Special Issue: Intragovernmental Negotiations: Politics, Process, Strategies, and Outcomes Editors
Vuković, S., & Zartman, I.W. (2025). Intragovernmental Negotiations: Politics, Process, Strategies, and Outcomes Editors. Negotiation Journal (41) 351-517

Abstract
Government decision-making is often viewed as a simple matter of voting or executive decree, but what if these are merely the final acts of a much deeper process? If diplomacy is the engine of relations between states, how does negotiation drive the essential work of governing within them? Traditional political analysis often focuses on the final outcome, overlooking the complex internal bargaining that actually forges policy. This special issue stems from a collaborative initiative by the Processes of International Negotiation (PIN) group and serves as the final major research project spearheaded by the renowned scholar I. William Zartman.

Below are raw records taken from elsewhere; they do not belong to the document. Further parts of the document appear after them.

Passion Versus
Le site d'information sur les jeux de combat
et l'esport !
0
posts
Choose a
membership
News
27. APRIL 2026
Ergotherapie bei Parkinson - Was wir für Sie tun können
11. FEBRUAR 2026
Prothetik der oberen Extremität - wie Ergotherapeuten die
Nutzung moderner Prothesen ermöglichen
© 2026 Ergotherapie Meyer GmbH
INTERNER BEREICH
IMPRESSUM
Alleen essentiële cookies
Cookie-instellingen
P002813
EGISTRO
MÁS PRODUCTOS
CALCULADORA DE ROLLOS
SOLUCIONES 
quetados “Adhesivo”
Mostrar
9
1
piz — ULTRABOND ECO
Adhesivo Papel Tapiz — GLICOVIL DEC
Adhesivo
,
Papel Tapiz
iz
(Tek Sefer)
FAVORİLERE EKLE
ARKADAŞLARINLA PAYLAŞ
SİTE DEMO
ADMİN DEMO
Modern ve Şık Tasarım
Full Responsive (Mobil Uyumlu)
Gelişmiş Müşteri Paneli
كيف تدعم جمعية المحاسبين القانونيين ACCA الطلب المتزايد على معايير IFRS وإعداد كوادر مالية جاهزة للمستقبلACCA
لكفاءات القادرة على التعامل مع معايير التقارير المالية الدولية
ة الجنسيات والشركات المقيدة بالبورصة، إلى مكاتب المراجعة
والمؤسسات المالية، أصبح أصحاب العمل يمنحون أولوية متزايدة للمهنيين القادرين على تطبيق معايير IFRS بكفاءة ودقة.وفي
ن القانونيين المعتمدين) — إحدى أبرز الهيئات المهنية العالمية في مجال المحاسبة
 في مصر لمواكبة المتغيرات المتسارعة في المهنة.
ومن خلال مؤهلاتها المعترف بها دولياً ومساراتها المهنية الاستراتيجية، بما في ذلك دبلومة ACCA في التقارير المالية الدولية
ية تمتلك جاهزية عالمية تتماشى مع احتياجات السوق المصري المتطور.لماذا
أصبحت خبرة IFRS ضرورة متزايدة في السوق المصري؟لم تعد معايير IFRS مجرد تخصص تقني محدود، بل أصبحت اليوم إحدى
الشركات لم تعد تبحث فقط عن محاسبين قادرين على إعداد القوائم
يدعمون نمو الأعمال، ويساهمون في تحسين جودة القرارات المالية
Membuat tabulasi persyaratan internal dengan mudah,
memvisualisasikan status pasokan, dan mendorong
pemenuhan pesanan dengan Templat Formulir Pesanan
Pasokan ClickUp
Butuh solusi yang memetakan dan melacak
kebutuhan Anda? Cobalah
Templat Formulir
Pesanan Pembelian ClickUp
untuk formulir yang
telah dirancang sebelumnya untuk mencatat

The collection challenges the view of the state as a unified actor, instead presenting it as a negotiated order where competing interests, institutions, and bureaucratic logics collide. Through diverse case studies—ranging from legislative gridlock in the U.S. Congress and pension reform in France to authoritarian survival strategies in Eurasia—researchers analyze the internal architecture of power, the dynamics of persuasion and coercion, and the critical role of historical context. This special issue provides the first systematic framework for understanding governance not as a command structure, but as a perpetual process of negotiation.
Contents
1. Introduction to Special Issue Domestic Order: Government as Negotiation - Siniša Vuković 2. Legislation by Negotiation: Domestic Multilateral Bargaining in the US House of Representatives and the White House From 2022 to 2024 - I. William Zartman 3. Domestic Veto Players and Negotiation Dynamics: Canadian Internal Politics and International Agreements - Fen Osler Hampson 4. Making of the Türkiye-EU Readmission Agreement and Visa Liberalization Deal: Internal Negotiations within the Turkish Executive - Ali Tekin and Burak Erdenir 5. Reforming France’s Pension System: A Negotiation Ballet - Christian Thuderoz 6. Belgian Parliamentary Negotiations on the Colonial Past - Valérie Rosoux 7. Resilient Autocrats: Negotiation vs. Repression in War and Rebellion in Post-Soviet Eurasia - Mikhail Troitskiy
About the Editors
Sinisa Vuković is Senior Lecturer and Director of the Master of Arts in Global Policy (MAGP) at the The Johns Hopkins University of Advanced International Studies. He is a member of the Steering Committee of the Processes of International Negotiation (PIN) Program.
I. William Zartman (1931-2025) is the Jacob Blaustein Distinguished Professor Emeritus at the Nitze School of Advanced International Studies (SAIS) of The Johns Hopkins University of Advanced International Studies in Washington, and member of the Steering Committee of the Processes of International Negotiation (PIN) Program.